Eg. Datadog 3294, 3294 is not getting accounted for.
but your join is working for these rows?
What data type do you use for the id column?
Hi @ErikG The join is working for the rows that do not have comma. Eg. It is populating the revenue against 3294, but it is not populating the revenue against 3294, 3294. My raw file is structured as below.
Name ID. Rev
Datadog 3294 100
Datadog 3294, 3294. 50
I need to show in results
Today it is showing in results
The ID is in string datatype since it has comma (,) in its values.
Hi @debanjana ,
are you always interested in the first ID (3294, 3294)?
Then you could create a new ID field by cutting the string at the comma.
Hi @debanjana - Welcome to AWS QuickSight community and thanks for posting the question. Couple of observation on the file -
- If the file is comma separated, I believe the record 3294,3294 should be double quoted embedded and that is why when you have imported to QuickSight, it is considered as one field.
- Looking at the such sample record, it is the same record after comma(,). if you are OK to take one value, then @ErikG suggestion is good and you can use split function for those records contain a comma(,) for SPMS ID and take only the first record and ignore the second record and possibly do a cast to int as well.
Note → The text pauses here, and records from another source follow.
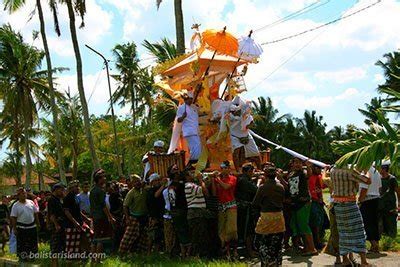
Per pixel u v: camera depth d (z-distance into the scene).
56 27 28.05
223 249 11.53
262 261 9.59
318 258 10.96
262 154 14.43
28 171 42.44
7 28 42.53
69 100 49.94
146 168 14.55
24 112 43.06
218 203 11.61
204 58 13.72
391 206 12.20
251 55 13.53
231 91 14.04
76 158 54.69
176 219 11.77
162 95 15.87
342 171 9.42
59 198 12.11
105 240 11.52
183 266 10.34
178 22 18.62
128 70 49.62
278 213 9.55
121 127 55.03
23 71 42.72
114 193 13.95
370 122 9.45
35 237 13.66
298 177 11.45
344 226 9.48
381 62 41.62
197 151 13.30
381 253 11.27
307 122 71.06
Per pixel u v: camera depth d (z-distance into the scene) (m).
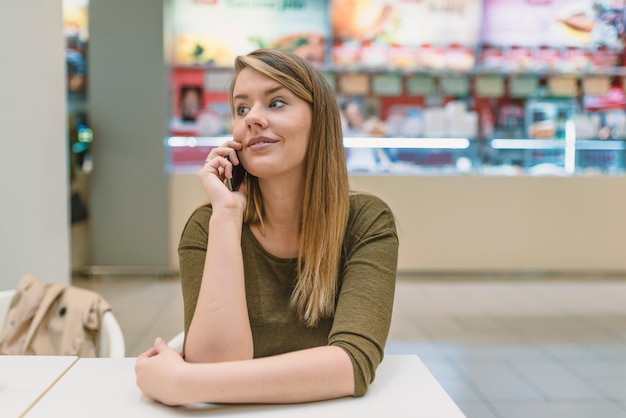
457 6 5.82
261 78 1.08
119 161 5.39
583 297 4.80
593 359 3.22
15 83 2.55
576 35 5.90
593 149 5.86
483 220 5.66
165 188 5.41
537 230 5.67
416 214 5.64
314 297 1.11
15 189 2.59
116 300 4.52
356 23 5.84
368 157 5.82
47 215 2.73
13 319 1.57
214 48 5.82
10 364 1.08
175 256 5.56
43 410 0.88
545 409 2.54
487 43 5.88
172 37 5.79
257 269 1.16
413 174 5.65
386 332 1.03
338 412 0.88
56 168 2.79
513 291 5.02
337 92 5.90
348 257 1.16
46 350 1.55
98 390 0.96
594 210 5.67
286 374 0.89
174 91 5.85
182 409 0.89
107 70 5.32
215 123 5.85
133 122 5.37
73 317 1.57
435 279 5.54
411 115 5.91
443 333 3.72
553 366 3.10
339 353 0.93
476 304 4.54
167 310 4.22
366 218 1.18
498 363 3.15
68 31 5.66
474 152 5.87
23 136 2.60
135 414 0.87
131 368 1.07
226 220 1.06
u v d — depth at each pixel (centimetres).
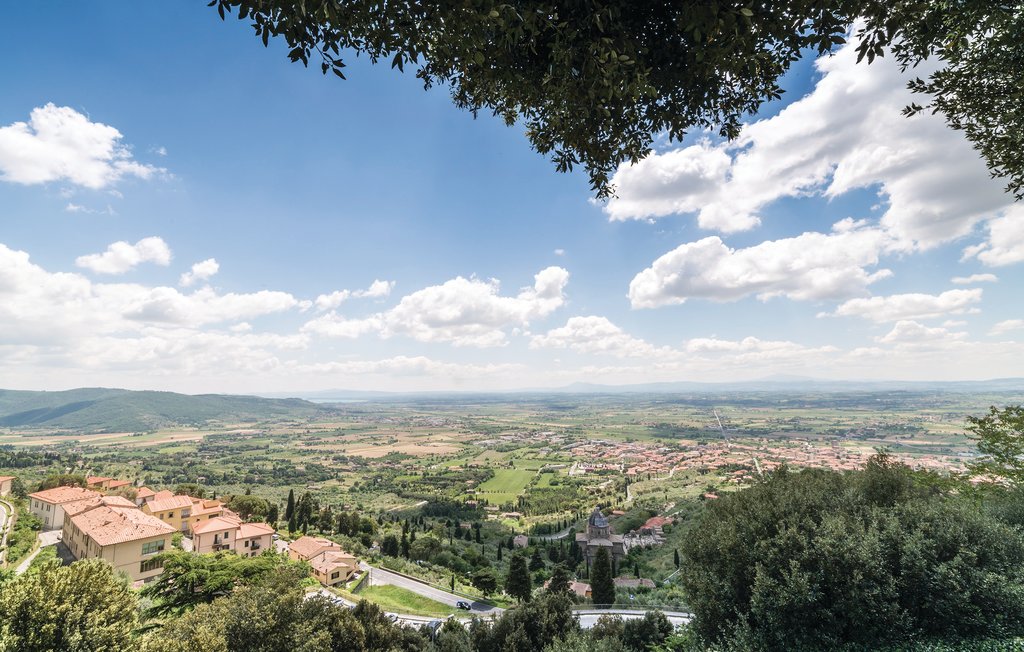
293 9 425
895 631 918
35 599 1445
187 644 1642
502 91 692
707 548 1218
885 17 465
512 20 472
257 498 9069
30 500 7562
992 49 712
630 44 477
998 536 986
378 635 2211
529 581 5266
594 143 696
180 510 7338
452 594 5788
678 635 1547
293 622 1956
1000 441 1182
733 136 659
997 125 784
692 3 442
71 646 1427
After that the join should work.
- If you do not want to ignore and make this as 2 records, possibly you need put some intelligence spilt the same row into multiple row. This may be a tricky part and need some detail analysis.
Regards - Sanjeeb
Hi @Sanjeeb2022 and @ErikG Thanks for your responses. The SPMS ID field is string so it does consider in the dataset both the records before joining but after joining I dont get the revenue attributed to the record with the comma. The raw dataset has different revenues associated with “3294” record and “3294, 3294” record. So I dont want to ignore the record(s) associated with “3294, 3294”. Is there any office hour where I can join and someone can help me real time? Thanks!
Hi @debanjana - Thanks. If you are looking for a dedicate time for AWS support, please raise a ticket to AWS Customer support so that they can guide you. To raise the request, please follow the link - Creating support cases and case management - AWS Support
Regards - Sanjeeb
my suggestion is not to ignore the record it is to cut the string that you will get a field to join.
Name | SPMS ID | Revenue | ID
Datadog | 3294 | 100 | 3294
Datadog | 3294, 3294 | 50 | 3294
The join can be done by the ID column but you will keep the SPMS ID if you need.